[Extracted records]
────
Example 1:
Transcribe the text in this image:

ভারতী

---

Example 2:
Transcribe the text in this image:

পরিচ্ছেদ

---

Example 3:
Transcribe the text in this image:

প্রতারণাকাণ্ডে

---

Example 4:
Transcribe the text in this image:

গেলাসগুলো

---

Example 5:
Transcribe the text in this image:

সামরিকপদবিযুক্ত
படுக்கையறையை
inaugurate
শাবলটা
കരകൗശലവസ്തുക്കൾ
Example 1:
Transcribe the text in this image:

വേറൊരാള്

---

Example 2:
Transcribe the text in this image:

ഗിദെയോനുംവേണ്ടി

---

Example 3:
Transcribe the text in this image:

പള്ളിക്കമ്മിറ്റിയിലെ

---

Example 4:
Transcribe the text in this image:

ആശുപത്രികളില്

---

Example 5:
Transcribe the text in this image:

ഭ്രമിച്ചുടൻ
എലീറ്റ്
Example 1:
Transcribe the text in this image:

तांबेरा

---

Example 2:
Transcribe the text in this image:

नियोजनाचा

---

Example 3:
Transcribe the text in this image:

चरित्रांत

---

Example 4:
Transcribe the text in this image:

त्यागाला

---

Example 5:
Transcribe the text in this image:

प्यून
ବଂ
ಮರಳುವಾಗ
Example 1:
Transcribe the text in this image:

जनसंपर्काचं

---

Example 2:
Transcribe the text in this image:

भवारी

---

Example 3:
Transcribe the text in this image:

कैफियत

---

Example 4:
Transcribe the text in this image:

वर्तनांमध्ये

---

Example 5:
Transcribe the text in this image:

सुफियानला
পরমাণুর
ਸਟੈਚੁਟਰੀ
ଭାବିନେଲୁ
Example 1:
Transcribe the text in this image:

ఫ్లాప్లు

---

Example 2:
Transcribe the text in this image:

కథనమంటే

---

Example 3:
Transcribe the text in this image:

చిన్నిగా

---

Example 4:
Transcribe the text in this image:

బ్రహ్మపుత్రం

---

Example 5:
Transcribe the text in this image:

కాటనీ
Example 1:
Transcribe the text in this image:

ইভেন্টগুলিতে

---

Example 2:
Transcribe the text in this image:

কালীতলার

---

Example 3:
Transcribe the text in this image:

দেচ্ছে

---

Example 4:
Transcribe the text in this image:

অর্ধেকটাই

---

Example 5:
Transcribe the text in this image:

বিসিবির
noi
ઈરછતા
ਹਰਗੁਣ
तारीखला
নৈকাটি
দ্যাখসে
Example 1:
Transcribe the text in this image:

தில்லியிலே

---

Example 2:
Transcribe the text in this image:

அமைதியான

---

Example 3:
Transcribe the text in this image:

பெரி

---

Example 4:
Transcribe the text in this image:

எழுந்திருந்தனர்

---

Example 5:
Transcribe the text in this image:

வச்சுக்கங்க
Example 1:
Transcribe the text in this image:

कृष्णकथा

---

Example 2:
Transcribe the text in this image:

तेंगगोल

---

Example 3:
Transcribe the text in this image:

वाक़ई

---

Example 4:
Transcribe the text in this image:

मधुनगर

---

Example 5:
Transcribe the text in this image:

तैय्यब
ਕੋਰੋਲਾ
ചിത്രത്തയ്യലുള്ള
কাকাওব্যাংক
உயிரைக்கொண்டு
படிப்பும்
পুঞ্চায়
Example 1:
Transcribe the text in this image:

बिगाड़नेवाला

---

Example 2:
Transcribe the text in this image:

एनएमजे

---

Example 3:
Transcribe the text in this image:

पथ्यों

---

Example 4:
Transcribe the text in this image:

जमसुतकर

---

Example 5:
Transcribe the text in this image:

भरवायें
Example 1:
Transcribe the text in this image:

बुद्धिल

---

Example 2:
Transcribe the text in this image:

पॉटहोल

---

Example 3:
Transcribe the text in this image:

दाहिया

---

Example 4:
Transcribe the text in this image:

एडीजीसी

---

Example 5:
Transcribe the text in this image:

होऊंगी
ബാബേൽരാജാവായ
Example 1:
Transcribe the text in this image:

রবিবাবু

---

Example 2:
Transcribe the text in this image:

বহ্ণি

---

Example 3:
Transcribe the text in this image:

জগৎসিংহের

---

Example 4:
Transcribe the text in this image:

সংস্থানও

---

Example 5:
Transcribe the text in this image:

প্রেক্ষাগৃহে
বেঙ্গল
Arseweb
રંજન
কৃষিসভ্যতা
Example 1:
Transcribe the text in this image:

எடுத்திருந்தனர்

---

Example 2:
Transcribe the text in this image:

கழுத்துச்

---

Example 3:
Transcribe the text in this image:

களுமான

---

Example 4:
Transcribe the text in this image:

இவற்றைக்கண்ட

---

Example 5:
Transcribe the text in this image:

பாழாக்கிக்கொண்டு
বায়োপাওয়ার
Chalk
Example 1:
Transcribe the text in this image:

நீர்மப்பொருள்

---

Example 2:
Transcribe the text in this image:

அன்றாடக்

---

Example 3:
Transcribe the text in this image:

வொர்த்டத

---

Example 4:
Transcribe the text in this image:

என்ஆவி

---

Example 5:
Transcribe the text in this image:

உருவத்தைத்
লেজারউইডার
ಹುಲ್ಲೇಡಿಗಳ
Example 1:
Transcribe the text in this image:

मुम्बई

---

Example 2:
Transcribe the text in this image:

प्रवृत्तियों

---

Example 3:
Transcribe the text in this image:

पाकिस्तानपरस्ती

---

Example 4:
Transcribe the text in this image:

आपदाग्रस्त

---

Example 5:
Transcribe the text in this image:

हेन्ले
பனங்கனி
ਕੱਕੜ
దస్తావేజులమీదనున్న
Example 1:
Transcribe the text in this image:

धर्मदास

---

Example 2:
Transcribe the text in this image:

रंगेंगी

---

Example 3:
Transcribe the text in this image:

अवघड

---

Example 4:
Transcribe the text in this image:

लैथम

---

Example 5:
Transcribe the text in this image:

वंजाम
────
◆ WORK INSTRUCTIONS
Write the entries out once more, exactly as they appear.

◆ PROBLEM SOLUTION
Example 1:
Transcribe the text in this image:

ভারতী

---

Example 2:
Transcribe the text in this image:

পরিচ্ছেদ

---

Example 3:
Transcribe the text in this image:

প্রতারণাকাণ্ডে

---

Example 4:
Transcribe the text in this image:

গেলাসগুলো

---

Example 5:
Transcribe the text in this image:

সামরিকপদবিযুক্ত
படுக்கையறையை
inaugurate
শাবলটা
കരകൗശലവസ്തുക്കൾ
Example 1:
Transcribe the text in this image:

വേറൊരാള്

---

Example 2:
Transcribe the text in this image:

ഗിദെയോനുംവേണ്ടി

---

Example 3:
Transcribe the text in this image:

പള്ളിക്കമ്മിറ്റിയിലെ

---

Example 4:
Transcribe the text in this image:

ആശുപത്രികളില്

---

Example 5:
Transcribe the text in this image:

ഭ്രമിച്ചുടൻ
എലീറ്റ്
Example 1:
Transcribe the text in this image:

तांबेरा

---

Example 2:
Transcribe the text in this image:

नियोजनाचा

---

Example 3:
Transcribe the text in this image:

चरित्रांत

---

Example 4:
Transcribe the text in this image:

त्यागाला

---

Example 5:
Transcribe the text in this image:

प्यून
ବଂ
ಮರಳುವಾಗ
Example 1:
Transcribe the text in this image:

जनसंपर्काचं

---

Example 2:
Transcribe the text in this image:

भवारी

---

Example 3:
Transcribe the text in this image:

कैफियत

---

Example 4:
Transcribe the text in this image:

वर्तनांमध्ये

---

Example 5:
Transcribe the text in this image:

सुफियानला
পরমাণুর
ਸਟੈਚੁਟਰੀ
ଭାବିନେଲୁ
Example 1:
Transcribe the text in this image:

ఫ్లాప్లు

---

Example 2:
Transcribe the text in this image:

కథనమంటే

---

Example 3:
Transcribe the text in this image:

చిన్నిగా

---

Example 4:
Transcribe the text in this image:

బ్రహ్మపుత్రం

---

Example 5:
Transcribe the text in this image:

కాటనీ
Example 1:
Transcribe the text in this image:

ইভেন্টগুলিতে

---

Example 2:
Transcribe the text in this image:

কালীতলার

---

Example 3:
Transcribe the text in this image:

দেচ্ছে

---

Example 4:
Transcribe the text in this image:

অর্ধেকটাই

---

Example 5:
Transcribe the text in this image:

বিসিবির
noi
ઈરછતા
ਹਰਗੁਣ
तारीखला
নৈকাটি
দ্যাখসে
Example 1:
Transcribe the text in this image:

தில்லியிலே

---

Example 2:
Transcribe the text in this image:

அமைதியான

---

Example 3:
Transcribe the text in this image:

பெரி

---

Example 4:
Transcribe the text in this image:

எழுந்திருந்தனர்

---

Example 5:
Transcribe the text in this image:

வச்சுக்கங்க
Example 1:
Transcribe the text in this image:

कृष्णकथा

---

Example 2:
Transcribe the text in this image:

तेंगगोल

---

Example 3:
Transcribe the text in this image:

वाक़ई

---

Example 4:
Transcribe the text in this image:

मधुनगर

---

Example 5:
Transcribe the text in this image:

तैय्यब
ਕੋਰੋਲਾ
ചിത്രത്തയ്യലുള്ള
কাকাওব্যাংক
உயிரைக்கொண்டு
படிப்பும்
পুঞ্চায়
Example 1:
Transcribe the text in this image:

बिगाड़नेवाला

---

Example 2:
Transcribe the text in this image:

एनएमजे

---

Example 3:
Transcribe the text in this image:

पथ्यों

---

Example 4:
Transcribe the text in this image:

जमसुतकर

---

Example 5:
Transcribe the text in this image:

भरवायें
Example 1:
Transcribe the text in this image:

बुद्धिल

---

Example 2:
Transcribe the text in this image:

पॉटहोल

---

Example 3:
Transcribe the text in this image:

दाहिया

---

Example 4:
Transcribe the text in this image:

एडीजीसी

---

Example 5:
Transcribe the text in this image:

होऊंगी
ബാബേൽരാജാവായ
Example 1:
Transcribe the text in this image:

রবিবাবু

---

Example 2:
Transcribe the text in this image:

বহ্ণি

---

Example 3:
Transcribe the text in this image:

জগৎসিংহের

---

Example 4:
Transcribe the text in this image:

সংস্থানও

---

Example 5:
Transcribe the text in this image:

প্রেক্ষাগৃহে
বেঙ্গল
Arseweb
રંજન
কৃষিসভ্যতা
Example 1:
Transcribe the text in this image:

எடுத்திருந்தனர்

---

Example 2:
Transcribe the text in this image:

கழுத்துச்

---

Example 3:
Transcribe the text in this image:

களுமான

---

Example 4:
Transcribe the text in this image:

இவற்றைக்கண்ட

---

Example 5:
Transcribe the text in this image:

பாழாக்கிக்கொண்டு
বায়োপাওয়ার
Chalk
Example 1:
Transcribe the text in this image:

நீர்மப்பொருள்

---

Example 2:
Transcribe the text in this image:

அன்றாடக்

---

Example 3:
Transcribe the text in this image:

வொர்த்டத

---

Example 4:
Transcribe the text in this image:

என்ஆவி

---

Example 5:
Transcribe the text in this image:

உருவத்தைத்
লেজারউইডার
ಹುಲ್ಲೇಡಿಗಳ
Example 1:
Transcribe the text in this image:

मुम्बई

---

Example 2:
Transcribe the text in this image:

प्रवृत्तियों

---

Example 3:
Transcribe the text in this image:

पाकिस्तानपरस्ती

---

Example 4:
Transcribe the text in this image:

आपदाग्रस्त

---

Example 5:
Transcribe the text in this image:

हेन्ले
பனங்கனி
ਕੱਕੜ
దస్తావేజులమీదనున్న
Example 1:
Transcribe the text in this image:

धर्मदास

---

Example 2:
Transcribe the text in this image:

रंगेंगी

---

Example 3:
Transcribe the text in this image:

अवघड

---

Example 4:
Transcribe the text in this image:

लैथम

---

Example 5:
Transcribe the text in this image:

वंजाम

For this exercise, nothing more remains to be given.